We are just beginning our desponta, the shoot-trimming and hedging operations in our vineyards. The timing turned out well, as the hitherto untrimmed leaf canopy shaded and protected the vast majority of grapes from the sudden heat and sun this week, and minimised the potential damage from sunburn. It should take us about three weeks to complete the hedging at Malvedos and Tua.
Our regular photo of the Touriga Franca vine at Malvedos brings to mind the phrase “irrational exuberance,” with the vines extending well up above the top wire of the trellis, and reaching out across the path. And the fact that the vines are growing well, and the shoot tips remain green and continuing to extend and put on leaf, is proof that so far our vines are not experiencing hydric stress (see also first photo).

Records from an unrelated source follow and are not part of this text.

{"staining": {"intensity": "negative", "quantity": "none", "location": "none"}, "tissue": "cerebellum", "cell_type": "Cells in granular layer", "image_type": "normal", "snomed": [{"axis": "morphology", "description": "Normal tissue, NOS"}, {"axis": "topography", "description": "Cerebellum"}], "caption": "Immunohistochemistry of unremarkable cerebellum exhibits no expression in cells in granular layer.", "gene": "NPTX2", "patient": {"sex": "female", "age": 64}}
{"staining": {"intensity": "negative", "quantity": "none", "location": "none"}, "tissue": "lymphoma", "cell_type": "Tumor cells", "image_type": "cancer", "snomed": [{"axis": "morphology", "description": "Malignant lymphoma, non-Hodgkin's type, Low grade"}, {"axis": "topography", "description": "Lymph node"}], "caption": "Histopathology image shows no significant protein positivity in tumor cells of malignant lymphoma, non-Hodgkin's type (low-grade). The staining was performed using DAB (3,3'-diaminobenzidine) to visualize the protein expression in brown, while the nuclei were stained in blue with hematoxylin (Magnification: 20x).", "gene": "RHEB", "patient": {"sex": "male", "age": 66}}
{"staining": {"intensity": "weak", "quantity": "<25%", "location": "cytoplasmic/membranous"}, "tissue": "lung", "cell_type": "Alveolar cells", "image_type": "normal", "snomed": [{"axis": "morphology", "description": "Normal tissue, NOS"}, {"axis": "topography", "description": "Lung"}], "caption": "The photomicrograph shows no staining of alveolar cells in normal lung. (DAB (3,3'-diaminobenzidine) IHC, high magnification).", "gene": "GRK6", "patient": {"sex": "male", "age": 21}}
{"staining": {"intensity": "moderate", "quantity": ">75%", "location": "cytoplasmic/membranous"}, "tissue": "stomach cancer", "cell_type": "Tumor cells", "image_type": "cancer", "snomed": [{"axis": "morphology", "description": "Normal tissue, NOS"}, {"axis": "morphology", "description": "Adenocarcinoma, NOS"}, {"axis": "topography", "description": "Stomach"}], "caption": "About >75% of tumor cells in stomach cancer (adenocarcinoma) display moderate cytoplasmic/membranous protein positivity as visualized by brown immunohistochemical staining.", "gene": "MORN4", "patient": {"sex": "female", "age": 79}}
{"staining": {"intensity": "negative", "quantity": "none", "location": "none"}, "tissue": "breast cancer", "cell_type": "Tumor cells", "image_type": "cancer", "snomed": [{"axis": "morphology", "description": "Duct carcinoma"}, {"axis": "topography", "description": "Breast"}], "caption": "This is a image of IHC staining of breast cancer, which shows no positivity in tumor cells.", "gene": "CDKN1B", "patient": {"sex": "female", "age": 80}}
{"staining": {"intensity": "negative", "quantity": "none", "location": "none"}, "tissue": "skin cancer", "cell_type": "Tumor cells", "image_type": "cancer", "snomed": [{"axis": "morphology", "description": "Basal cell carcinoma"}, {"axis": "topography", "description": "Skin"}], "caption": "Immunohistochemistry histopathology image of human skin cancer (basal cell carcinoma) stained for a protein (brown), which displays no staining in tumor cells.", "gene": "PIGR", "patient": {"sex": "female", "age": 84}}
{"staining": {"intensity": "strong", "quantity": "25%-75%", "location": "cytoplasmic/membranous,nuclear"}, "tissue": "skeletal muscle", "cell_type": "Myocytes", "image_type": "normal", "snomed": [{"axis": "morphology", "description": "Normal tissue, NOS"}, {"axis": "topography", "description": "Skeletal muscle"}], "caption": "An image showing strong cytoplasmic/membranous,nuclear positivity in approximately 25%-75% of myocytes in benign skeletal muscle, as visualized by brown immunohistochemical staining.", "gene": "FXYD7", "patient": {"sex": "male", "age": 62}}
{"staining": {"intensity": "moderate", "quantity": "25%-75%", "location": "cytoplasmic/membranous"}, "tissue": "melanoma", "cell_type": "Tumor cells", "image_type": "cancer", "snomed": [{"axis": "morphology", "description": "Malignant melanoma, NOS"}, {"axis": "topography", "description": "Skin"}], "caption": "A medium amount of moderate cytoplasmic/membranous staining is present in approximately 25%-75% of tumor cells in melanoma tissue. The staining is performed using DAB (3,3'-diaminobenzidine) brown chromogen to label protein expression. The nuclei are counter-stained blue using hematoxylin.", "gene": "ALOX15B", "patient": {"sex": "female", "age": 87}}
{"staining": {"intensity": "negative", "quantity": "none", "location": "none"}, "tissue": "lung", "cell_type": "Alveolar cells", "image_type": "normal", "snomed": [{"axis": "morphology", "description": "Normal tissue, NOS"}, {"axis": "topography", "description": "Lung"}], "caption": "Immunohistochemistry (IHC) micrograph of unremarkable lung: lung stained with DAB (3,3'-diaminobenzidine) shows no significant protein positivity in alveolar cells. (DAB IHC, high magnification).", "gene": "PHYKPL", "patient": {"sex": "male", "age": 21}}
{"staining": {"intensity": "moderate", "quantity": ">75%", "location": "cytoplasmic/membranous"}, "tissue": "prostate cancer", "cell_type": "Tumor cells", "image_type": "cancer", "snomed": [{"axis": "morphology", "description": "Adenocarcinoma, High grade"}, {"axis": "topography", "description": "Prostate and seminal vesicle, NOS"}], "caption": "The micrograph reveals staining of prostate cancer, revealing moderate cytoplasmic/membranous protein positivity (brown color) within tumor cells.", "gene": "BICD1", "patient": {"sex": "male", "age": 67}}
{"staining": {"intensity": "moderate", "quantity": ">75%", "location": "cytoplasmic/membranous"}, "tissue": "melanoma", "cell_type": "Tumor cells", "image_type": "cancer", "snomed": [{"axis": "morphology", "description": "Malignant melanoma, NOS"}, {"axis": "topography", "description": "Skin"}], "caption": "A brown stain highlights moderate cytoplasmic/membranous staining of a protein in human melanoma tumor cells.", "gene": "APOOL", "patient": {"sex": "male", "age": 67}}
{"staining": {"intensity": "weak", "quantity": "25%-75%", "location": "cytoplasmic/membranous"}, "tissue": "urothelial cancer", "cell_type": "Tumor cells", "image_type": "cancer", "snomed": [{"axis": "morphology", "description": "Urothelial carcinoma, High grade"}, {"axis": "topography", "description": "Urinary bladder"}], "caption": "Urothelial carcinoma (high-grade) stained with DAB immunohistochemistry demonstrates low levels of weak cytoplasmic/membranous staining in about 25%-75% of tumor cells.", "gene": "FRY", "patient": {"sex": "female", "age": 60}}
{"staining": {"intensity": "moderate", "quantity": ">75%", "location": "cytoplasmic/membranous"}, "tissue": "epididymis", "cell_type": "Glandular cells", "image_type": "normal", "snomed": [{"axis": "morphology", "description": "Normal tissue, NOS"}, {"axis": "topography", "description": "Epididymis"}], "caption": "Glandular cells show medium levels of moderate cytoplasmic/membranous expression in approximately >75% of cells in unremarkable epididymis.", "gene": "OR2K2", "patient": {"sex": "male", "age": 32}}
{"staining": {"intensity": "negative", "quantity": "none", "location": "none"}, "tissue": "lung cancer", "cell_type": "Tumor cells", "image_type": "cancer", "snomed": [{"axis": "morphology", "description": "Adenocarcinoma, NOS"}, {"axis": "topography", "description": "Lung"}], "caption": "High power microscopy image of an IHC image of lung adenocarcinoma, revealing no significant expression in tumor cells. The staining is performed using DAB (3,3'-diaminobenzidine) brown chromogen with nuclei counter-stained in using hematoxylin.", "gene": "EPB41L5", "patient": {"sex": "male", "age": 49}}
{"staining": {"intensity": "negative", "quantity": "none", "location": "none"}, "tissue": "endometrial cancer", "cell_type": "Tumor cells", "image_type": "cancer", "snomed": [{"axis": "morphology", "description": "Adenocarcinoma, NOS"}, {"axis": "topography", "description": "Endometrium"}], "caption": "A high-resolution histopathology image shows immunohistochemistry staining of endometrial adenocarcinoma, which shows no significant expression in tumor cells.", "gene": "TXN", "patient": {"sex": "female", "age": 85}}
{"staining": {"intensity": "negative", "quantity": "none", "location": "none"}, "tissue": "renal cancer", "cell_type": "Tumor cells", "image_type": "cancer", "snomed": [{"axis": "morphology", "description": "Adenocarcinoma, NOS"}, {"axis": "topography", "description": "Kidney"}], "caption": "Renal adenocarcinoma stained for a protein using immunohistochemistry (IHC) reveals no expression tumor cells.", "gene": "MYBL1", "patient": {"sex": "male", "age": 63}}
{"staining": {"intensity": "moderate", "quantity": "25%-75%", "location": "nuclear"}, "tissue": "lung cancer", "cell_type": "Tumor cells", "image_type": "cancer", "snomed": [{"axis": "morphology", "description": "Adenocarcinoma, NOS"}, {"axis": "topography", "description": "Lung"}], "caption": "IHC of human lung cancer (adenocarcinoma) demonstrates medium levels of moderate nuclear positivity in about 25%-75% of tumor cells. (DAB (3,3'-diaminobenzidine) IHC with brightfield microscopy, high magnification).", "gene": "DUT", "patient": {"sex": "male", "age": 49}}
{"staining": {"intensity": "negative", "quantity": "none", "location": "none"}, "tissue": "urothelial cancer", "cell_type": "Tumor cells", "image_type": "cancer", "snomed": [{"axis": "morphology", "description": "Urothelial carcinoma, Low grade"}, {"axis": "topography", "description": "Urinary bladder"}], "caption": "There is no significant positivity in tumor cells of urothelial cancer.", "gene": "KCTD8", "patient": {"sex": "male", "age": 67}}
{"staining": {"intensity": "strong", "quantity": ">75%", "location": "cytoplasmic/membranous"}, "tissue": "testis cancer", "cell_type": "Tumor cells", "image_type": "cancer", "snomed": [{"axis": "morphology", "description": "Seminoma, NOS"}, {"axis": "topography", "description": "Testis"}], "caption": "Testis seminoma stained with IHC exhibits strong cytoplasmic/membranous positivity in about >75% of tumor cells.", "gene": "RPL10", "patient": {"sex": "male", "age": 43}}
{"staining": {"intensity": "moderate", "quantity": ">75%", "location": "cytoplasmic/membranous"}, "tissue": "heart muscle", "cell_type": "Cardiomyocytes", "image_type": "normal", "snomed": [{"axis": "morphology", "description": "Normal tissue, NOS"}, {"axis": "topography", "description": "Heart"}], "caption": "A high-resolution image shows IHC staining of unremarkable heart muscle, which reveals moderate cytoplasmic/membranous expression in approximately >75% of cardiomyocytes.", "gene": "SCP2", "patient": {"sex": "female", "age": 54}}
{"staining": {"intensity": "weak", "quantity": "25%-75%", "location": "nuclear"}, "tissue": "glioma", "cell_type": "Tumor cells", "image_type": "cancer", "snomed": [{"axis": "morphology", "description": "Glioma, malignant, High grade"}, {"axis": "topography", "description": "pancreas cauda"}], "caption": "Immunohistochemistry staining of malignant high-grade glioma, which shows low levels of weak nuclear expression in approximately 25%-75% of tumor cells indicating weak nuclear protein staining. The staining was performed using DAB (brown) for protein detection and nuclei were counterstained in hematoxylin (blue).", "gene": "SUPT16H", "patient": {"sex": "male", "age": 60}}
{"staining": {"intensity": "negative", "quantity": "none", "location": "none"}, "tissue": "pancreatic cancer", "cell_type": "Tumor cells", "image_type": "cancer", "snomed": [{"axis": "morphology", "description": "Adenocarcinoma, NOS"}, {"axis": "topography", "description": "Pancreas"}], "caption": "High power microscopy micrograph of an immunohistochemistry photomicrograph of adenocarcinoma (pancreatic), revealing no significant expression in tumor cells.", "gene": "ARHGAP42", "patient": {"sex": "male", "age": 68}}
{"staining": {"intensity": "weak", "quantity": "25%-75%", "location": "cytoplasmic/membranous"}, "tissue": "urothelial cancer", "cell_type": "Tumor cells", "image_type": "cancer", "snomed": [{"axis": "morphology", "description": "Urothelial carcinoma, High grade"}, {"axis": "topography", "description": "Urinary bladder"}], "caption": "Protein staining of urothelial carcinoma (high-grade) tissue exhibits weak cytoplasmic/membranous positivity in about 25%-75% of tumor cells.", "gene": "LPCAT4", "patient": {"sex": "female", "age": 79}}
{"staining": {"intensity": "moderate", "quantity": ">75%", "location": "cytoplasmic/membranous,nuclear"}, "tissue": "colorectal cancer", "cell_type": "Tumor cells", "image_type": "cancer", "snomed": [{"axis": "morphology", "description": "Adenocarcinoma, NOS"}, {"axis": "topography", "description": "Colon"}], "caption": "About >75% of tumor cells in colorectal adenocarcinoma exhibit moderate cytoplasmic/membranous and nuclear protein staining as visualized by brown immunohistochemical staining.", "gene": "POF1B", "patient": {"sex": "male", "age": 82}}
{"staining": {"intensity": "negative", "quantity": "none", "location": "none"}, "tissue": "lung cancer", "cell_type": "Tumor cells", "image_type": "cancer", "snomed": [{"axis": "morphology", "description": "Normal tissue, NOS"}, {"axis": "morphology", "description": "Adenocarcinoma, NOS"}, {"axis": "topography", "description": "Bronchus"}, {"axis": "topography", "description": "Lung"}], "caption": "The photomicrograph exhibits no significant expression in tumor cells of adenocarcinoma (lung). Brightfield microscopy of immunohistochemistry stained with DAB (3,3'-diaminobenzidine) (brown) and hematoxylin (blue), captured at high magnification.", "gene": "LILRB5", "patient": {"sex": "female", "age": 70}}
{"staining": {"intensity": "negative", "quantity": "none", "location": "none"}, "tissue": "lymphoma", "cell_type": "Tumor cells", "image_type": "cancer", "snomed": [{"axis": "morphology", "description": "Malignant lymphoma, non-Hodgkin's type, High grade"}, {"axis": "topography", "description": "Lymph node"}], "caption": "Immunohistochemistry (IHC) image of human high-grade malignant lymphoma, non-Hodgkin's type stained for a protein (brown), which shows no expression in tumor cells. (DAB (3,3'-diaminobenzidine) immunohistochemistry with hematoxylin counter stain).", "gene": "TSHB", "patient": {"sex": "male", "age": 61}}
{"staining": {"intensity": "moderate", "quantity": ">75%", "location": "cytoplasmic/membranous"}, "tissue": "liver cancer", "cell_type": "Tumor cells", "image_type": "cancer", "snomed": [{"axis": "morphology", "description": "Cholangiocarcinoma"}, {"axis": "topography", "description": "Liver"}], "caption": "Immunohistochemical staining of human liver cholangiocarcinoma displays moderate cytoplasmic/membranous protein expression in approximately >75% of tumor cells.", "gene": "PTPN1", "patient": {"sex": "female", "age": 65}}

Pruning the vines cuts the growing tips and encourages the plant to redirect its energy into maturing the grapes rather than extending vine and putting on more leaf, obviously desirable over the next two months or more leading into harvest.
Over at Quinta do Tua where the vineyards face full south, a young plantation of Sousão showed no signs of sunburn at all, even though the grape clusters have very little foliage cover, in fact the vines were remarkably fresh and healthy. Alexandre said this would be because those plants and grape clusters have been so fully exposed to the sun all season long that they were more accustomed, and therefore more resistant, to the combined heat and sunlight.
In the new plantation at Quinta do Tua, the young vines of Touriga Nacional and Touriga Franca just planted this winter are growing well, and you can see the fresh and lively growing tips. We have watered the plantation once so far this year, and as Alexandre was inspecting the plants, he said we don’t yet need to water again, but this is something he monitors closely every time he visits.
In the photo below of the view across Quinta do Tua, you can clearly see the undulations of the hillside. In the foreground the mature plantation is Touriga Nacional, the next swell of hillside has a young Sousão plantation at the top, and the lower part of that hill and the two folds of hill beyond are all the Touriga Nacional and Touriga Franca plantings made this year. The last fold of hill in the distance which is showing a fresh green is another three year old plantation of Sousão, where the photo above was taken.